■ **Task directions**
Could you transcribe all the entries exactly, omitting the pictures?

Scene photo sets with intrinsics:

◆ ◆ ◆ ◆

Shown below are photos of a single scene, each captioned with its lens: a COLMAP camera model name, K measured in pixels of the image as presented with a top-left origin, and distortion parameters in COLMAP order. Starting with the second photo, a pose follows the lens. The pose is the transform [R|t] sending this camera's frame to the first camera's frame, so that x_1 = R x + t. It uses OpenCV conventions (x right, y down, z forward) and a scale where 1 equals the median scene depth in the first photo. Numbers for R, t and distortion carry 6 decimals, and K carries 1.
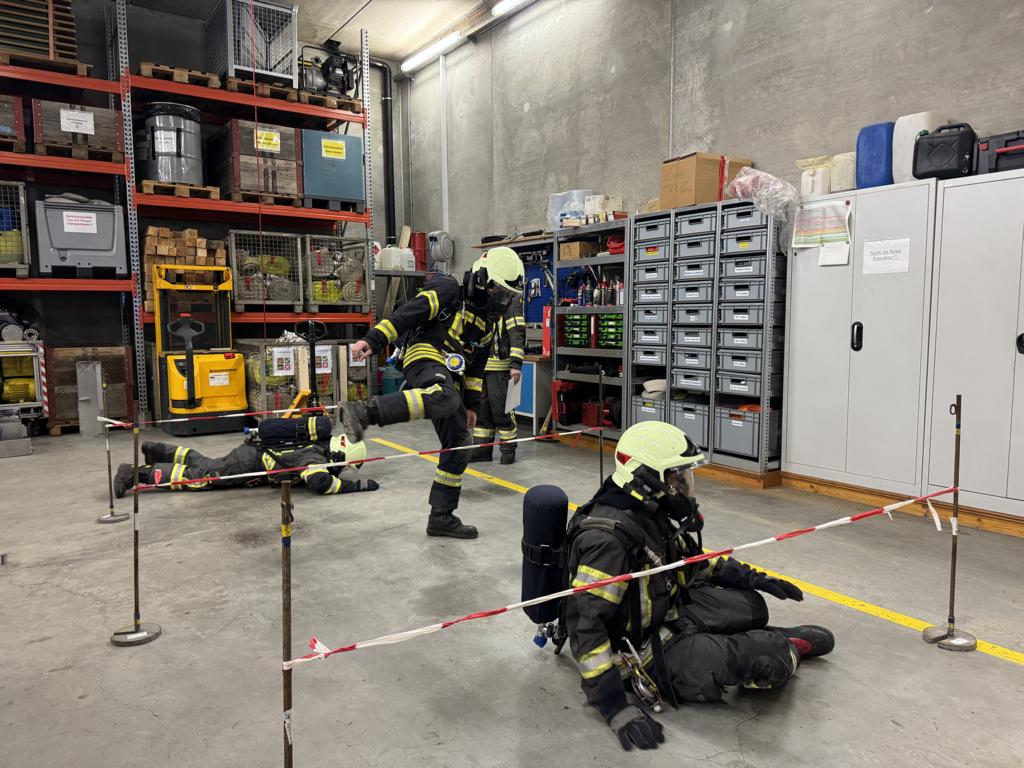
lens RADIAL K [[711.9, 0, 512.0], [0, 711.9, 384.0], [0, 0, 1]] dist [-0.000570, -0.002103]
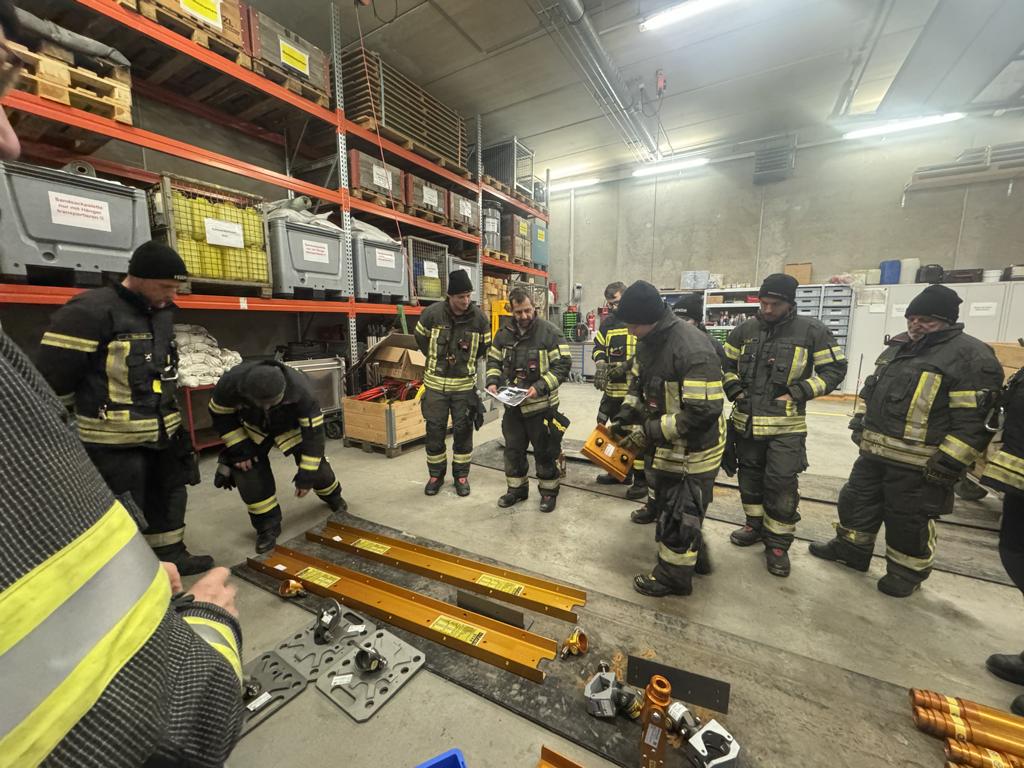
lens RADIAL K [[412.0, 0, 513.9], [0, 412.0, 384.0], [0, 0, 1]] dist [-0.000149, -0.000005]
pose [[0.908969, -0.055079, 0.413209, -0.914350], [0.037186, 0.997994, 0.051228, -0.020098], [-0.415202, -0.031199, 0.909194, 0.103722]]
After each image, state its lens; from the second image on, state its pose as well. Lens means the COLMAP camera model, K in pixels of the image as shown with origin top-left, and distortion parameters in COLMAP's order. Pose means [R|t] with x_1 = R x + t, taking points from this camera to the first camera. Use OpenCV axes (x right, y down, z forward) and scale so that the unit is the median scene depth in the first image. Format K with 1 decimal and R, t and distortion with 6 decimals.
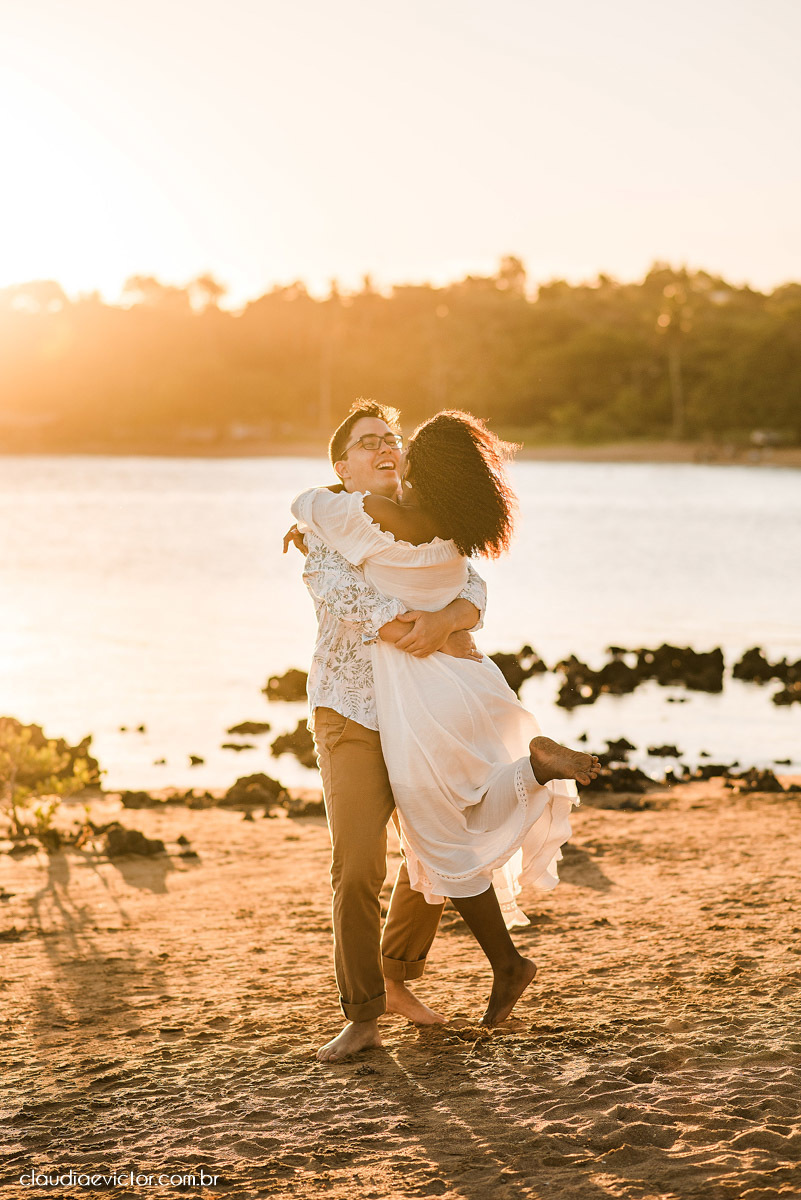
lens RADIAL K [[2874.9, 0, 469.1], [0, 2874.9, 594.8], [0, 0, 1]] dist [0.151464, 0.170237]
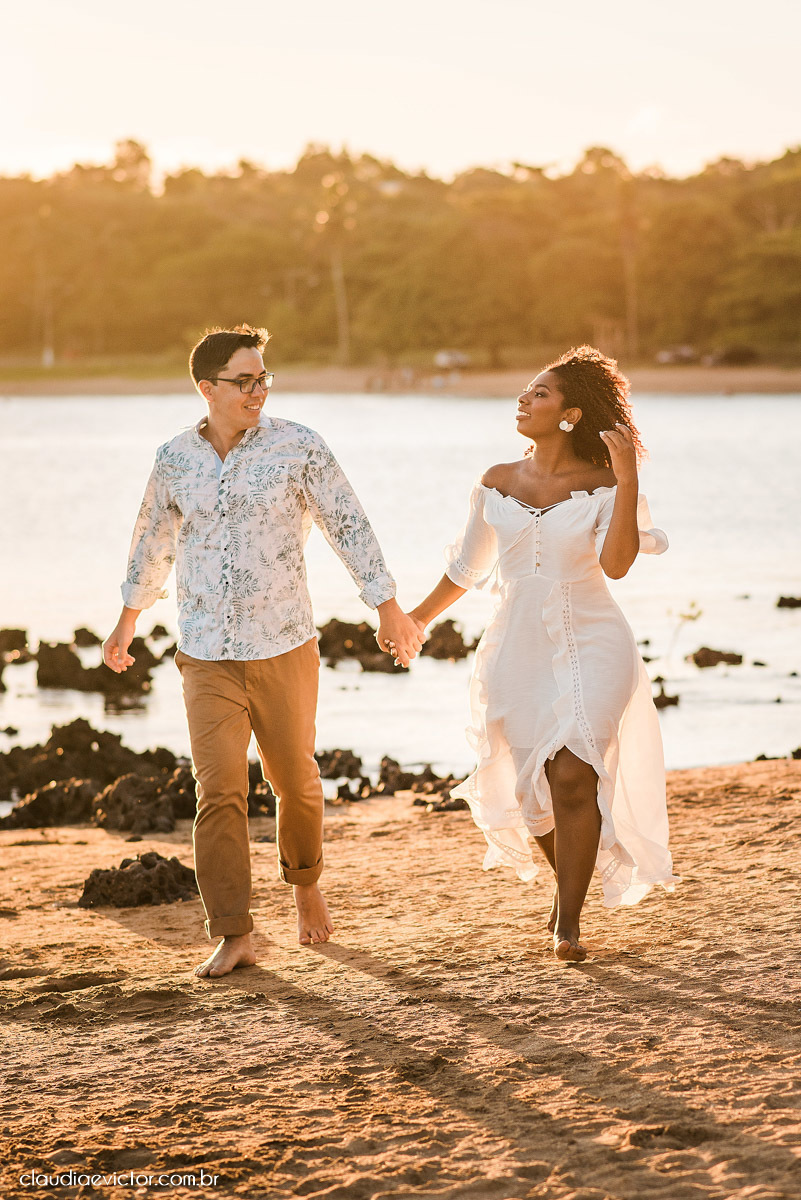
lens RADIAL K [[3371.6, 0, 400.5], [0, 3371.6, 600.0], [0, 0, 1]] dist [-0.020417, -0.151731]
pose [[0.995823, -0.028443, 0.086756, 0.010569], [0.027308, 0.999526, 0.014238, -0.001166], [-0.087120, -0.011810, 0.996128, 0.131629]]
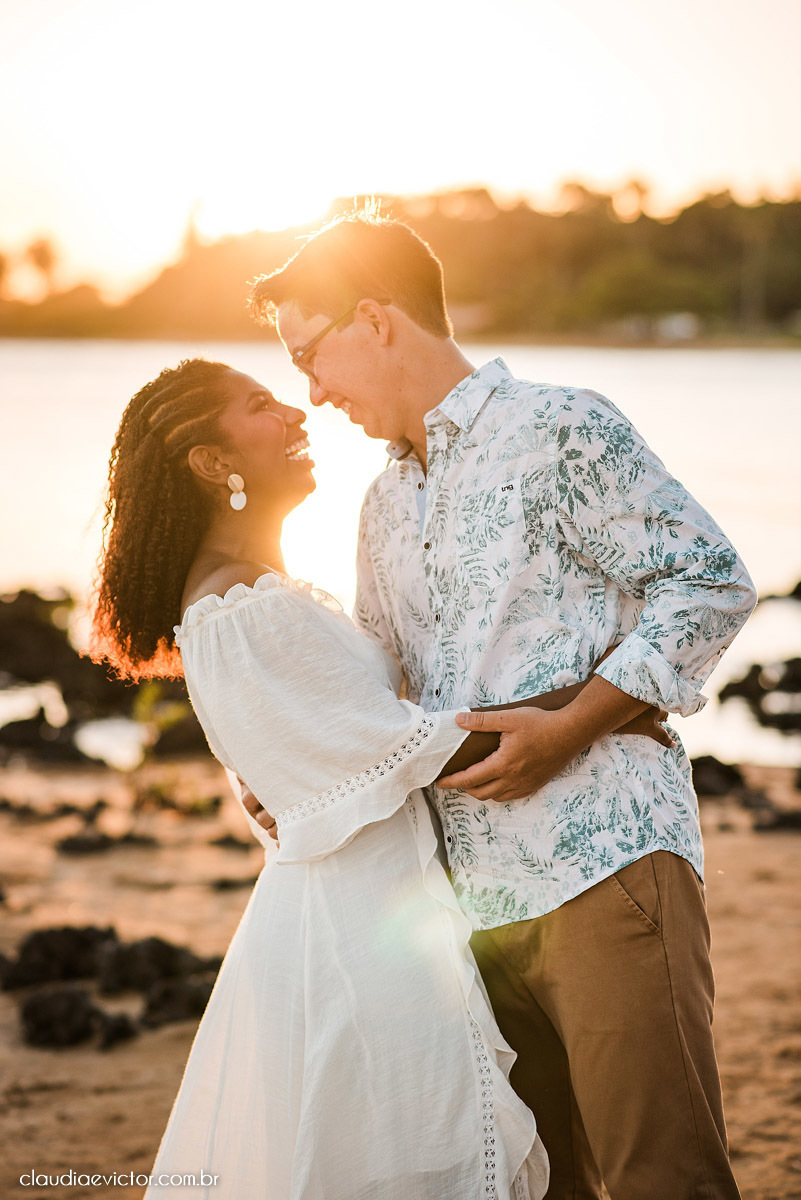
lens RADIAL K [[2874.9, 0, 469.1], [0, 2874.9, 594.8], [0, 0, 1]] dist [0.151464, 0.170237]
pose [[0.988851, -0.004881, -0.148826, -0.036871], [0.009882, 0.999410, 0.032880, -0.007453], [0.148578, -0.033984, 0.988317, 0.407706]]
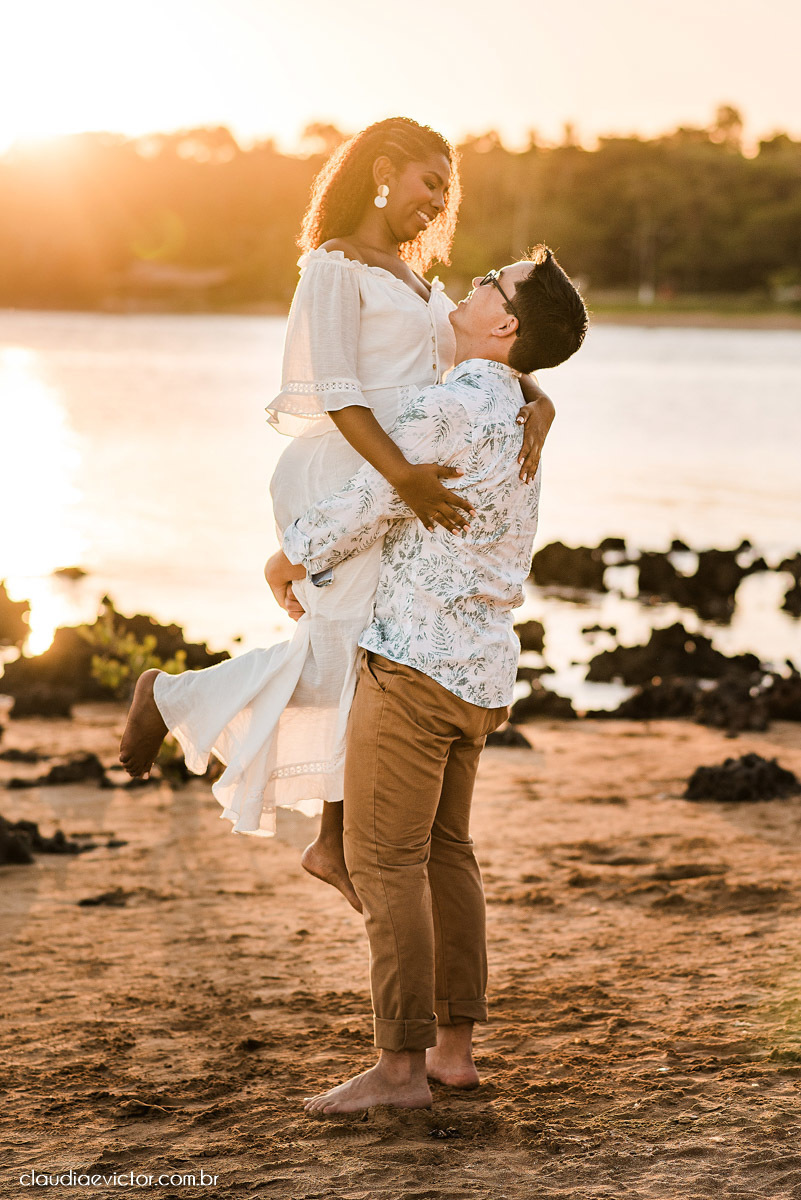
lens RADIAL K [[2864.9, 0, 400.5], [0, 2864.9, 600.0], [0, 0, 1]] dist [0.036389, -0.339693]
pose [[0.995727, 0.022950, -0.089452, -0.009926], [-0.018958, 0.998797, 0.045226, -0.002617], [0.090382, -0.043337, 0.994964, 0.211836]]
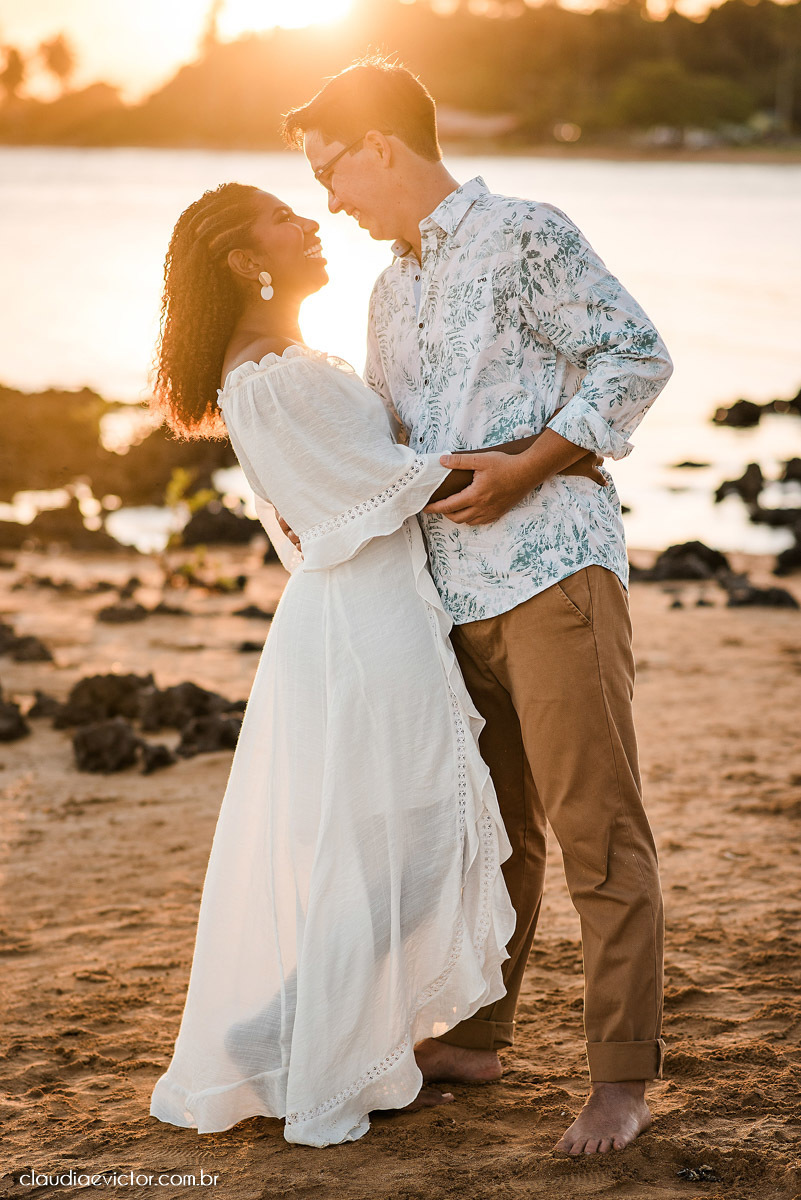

◆ ◆ ◆ ◆

■ **Output of the exercise**
Shown below are photos of a single scene, each captioned with its lens: a COLMAP camera model name, K measured in pixels of the image as presented with a top-left origin, and distortion parameters in COLMAP order. Starting with the second photo, a pose follows the lens. The pose is the transform [R|t] sending this camera's frame to the first camera's frame, so that x_1 = R x + t. It uses OpenCV conventions (x right, y down, z forward) and a scale where 1 equals the median scene depth in the first photo. Numbers for R, t and distortion carry 6 decimals, and K carries 1.
lens RADIAL K [[711.9, 0, 512.0], [0, 711.9, 384.0], [0, 0, 1]] dist [-0.000570, -0.002103]
lens RADIAL K [[412.0, 0, 513.9], [0, 412.0, 384.0], [0, 0, 1]] dist [-0.000149, -0.000005]
pose [[0.908969, -0.055079, 0.413209, -0.914350], [0.037186, 0.997994, 0.051228, -0.020098], [-0.415202, -0.031199, 0.909194, 0.103722]]
After each image, state its lens; from the second image on, state its pose as well. Lens means the COLMAP camera model, K in pixels of the image as shown with origin top-left, and distortion parameters in COLMAP's order. Pose means [R|t] with x_1 = R x + t, taking points from this camera to the first camera. Use OpenCV axes (x right, y down, z forward) and scale so that the unit is the median scene depth in the first image. Format K with 1 decimal and R, t and distortion with 6 decimals.
lens RADIAL K [[2874.9, 0, 469.1], [0, 2874.9, 594.8], [0, 0, 1]] dist [0.151464, 0.170237]
lens RADIAL K [[3371.6, 0, 400.5], [0, 3371.6, 600.0], [0, 0, 1]] dist [-0.020417, -0.151731]
pose [[0.995823, -0.028443, 0.086756, 0.010569], [0.027308, 0.999526, 0.014238, -0.001166], [-0.087120, -0.011810, 0.996128, 0.131629]]
lens RADIAL K [[2874.9, 0, 469.1], [0, 2874.9, 594.8], [0, 0, 1]] dist [0.151464, 0.170237]
pose [[0.988851, -0.004881, -0.148826, -0.036871], [0.009882, 0.999410, 0.032880, -0.007453], [0.148578, -0.033984, 0.988317, 0.407706]]
lens RADIAL K [[2864.9, 0, 400.5], [0, 2864.9, 600.0], [0, 0, 1]] dist [0.036389, -0.339693]
pose [[0.995727, 0.022950, -0.089452, -0.009926], [-0.018958, 0.998797, 0.045226, -0.002617], [0.090382, -0.043337, 0.994964, 0.211836]]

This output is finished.